The word "ниже" occurs in some lines of the data. Return each such line.
** Opening RECORDS TO USE block **
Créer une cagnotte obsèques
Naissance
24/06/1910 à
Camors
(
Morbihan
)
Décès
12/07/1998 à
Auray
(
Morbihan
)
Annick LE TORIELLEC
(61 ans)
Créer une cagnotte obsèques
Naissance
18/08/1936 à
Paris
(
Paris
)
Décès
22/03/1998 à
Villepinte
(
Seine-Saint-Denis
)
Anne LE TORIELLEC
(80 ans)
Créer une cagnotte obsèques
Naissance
** Closing RECORDS TO USE block **
** Opening RECORDS TO USE block **
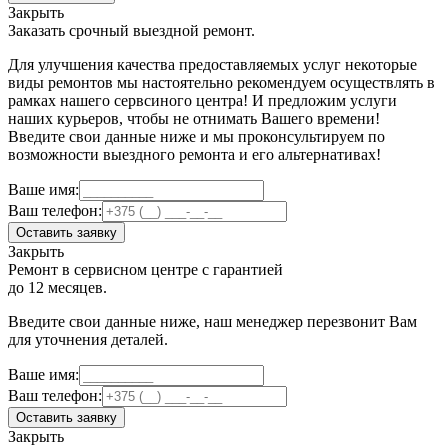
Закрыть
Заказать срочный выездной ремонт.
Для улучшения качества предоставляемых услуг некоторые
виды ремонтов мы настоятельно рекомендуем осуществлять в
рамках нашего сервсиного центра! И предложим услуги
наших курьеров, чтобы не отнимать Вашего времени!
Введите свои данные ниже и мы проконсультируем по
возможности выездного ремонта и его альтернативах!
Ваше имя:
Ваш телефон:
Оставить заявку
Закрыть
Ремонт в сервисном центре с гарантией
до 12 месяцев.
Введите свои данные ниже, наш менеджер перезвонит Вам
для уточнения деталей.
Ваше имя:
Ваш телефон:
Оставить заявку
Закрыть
** Closing RECORDS TO USE block **
- OUTPUT FOR THIS EXERCISE
Введите свои данные ниже и мы проконсультируем по
Введите свои данные ниже, наш менеджер перезвонит Вам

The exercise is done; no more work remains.